Python. Start requests + bs4 (WebScrapping) [5]

Preface

In this tutorial, we will create a program that displays the current price of the key from the mann ko box in refs, from the site stntrading.eu. Why with stntrading.euand not with backpack.tf? Because backpack.tf gives out the wrong price of the key. Yeah, yeah, don't be surprised. In addition, he lies with the price: sintered things, ghostly items, some ridicule and skins. And since most people check with the price of backpack.tf,you can … Well, you get the understanding. Okay, let's get down to business.

Preparation

Before you begin, install the necessary libraries,for this, type at the command prompt:

pip install requests
pip install bs4

requests – needed to get the html page.

bs4 – needed to parse this very page.

Now, we need to know our user-agent.

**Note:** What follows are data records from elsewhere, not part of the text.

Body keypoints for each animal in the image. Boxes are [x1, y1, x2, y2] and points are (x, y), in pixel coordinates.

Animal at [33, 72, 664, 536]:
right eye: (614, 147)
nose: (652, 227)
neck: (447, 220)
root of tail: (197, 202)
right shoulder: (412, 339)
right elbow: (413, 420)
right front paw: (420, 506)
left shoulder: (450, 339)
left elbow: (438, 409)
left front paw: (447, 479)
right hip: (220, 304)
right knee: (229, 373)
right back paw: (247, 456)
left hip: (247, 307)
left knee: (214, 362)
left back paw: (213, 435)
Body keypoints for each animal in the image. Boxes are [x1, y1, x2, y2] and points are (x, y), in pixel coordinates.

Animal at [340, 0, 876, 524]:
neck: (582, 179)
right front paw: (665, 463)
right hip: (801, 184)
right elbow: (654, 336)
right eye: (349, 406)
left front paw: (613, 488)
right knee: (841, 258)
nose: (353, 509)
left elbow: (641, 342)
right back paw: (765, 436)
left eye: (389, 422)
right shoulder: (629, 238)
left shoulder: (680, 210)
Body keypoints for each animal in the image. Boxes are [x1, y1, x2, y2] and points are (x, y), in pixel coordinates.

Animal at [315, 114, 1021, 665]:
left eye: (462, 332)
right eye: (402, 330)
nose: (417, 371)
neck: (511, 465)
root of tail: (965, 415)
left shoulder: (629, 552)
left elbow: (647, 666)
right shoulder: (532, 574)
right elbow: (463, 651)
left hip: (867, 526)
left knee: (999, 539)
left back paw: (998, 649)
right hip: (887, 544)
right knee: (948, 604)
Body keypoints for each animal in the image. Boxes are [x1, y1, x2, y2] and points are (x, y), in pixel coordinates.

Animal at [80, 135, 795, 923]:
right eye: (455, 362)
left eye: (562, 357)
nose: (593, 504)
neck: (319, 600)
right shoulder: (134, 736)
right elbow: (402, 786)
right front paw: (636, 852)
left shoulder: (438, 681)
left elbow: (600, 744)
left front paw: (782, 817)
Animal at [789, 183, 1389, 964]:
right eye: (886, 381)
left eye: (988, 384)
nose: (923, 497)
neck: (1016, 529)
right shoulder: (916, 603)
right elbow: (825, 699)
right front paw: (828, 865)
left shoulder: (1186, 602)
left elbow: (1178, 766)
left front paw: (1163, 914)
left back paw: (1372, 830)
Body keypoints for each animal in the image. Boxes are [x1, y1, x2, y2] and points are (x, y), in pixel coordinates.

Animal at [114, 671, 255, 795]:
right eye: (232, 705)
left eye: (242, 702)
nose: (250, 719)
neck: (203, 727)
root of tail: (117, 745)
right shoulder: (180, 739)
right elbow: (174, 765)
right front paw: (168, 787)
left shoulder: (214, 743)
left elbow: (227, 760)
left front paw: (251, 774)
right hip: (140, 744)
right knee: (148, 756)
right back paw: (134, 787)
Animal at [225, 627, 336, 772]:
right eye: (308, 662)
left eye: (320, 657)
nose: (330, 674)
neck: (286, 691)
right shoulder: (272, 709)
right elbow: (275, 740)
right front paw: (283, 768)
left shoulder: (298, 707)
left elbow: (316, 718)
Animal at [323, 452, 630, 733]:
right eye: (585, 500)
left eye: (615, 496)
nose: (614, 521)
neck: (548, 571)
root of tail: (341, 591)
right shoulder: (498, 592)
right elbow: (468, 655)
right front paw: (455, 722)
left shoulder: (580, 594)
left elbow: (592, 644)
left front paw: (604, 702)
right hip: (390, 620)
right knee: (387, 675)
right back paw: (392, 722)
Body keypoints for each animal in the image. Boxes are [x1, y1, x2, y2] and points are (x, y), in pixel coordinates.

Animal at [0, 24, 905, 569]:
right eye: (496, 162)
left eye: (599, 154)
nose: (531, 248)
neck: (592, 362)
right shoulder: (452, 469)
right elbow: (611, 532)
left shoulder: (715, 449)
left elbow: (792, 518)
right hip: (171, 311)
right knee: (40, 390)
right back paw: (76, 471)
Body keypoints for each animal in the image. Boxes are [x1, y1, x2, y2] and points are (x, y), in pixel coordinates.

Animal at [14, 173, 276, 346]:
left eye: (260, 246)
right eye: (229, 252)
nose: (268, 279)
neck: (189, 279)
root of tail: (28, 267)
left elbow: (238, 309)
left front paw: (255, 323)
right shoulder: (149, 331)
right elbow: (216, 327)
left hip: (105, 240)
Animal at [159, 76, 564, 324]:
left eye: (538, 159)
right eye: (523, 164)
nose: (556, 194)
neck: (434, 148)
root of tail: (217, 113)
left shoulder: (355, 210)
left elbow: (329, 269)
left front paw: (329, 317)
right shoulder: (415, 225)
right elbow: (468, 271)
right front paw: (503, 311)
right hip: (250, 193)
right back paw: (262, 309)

That when entering, the site thought that you came from the browser.

We get a User-Agent.

  • To do this, go to Mozilla Firefox,to any site.
  • Open the developer menu (F12).
  • Reload the page.
  • Go to the networkgraph, and look for the first GET request.

In the request headerscolumn, find the User-Agent.

And save this value in a text file.

Get the content of the page

Create a Python script and put the following code there:

# Import libraries
import requests
from bs4 import BeautifulSoup

#Создаем dictionary of headings
header = {
    #Сюда put our user-agent
    'user_agent': 'your_user_agent_py_here'
}

resp = requests.get('https://stntrading.eu/tf2/keys', headers=header).text
print(resp)

In the headerdictionary, replace user-agent with your own.

In this line:

resp = requests.get('https://stntrading.eu/tf2/keys', headers=header).text

We sent a GET request to the site https://stntrading.eu/tf2/keys,in which we passed our own header dictionary asheaders.

And received a response from the server, in the form of text (.text)

As a result, we received the content of the html page located at https://stntrading.eu/tf2/keys.

It remains to carp this text.

Parsim html code with BeautifulSoup.

Replace the last 2 lines with this:

resp = requests.get('https://stntrading.eu/tf2/keys', headers=header).text
soup = BeautifulSoup(resp, 'lxml')
desc = soup.find('div',class_='d-none d-sm-block').findAll('h4',class_='description')
for d in desc:
  if d.text.find('buying') > 0:
    price = float(d.find('b').text.split(' ')[0])
    print(price)

In this line:

soup = BeautifulSoup(resp, 'lxml')

The BeautifulSoup object takes 2 arguments:

  • Textthat we will parse.
  • The parseritself.

Lxmlwas chosen as the parser because it is the fastest html parser available. Read more in the documentation.

desc = soup.find('div',class_='d-none d-sm-block').findAll('h4',class_='description')

To access an item, use the findmethod, which has the following syntax

Values in square brackets [] are optional.

soup.find('tag', [class_='class', id='id_tag'])
  • tag – tag of the element we need (div, span, a, input)
  • class – class of the desired element
  • id id of the element.

That is, here:

desc = soup.find('div',class_='d-none d-sm-block').findAll('h4',class_='description')

We are looking for an element with a div tag, and a class 'd-none d-sm-block'

Inside this element, we look for all the elements (. findAll) with h4 tag and description class. As a result, we got an array of elements.

for d in desc:

We go through each element.

if d.text.find('buying') > 0:

If the text inside the h4 tag (d.text) contains the string 'buying', then:

price = float(d.find('b').text.split(' ')[0])
print(price)

We get the text inside the tag 'b' (key price), we leave a part to the space (.split(' ')[0]).

In conclusion, we display the price on the screen.

Final result.

Пожалуйста отключи блокировщик рекламы, или внеси сайт в белый список!

Please disable your adblocker or whitelist this site!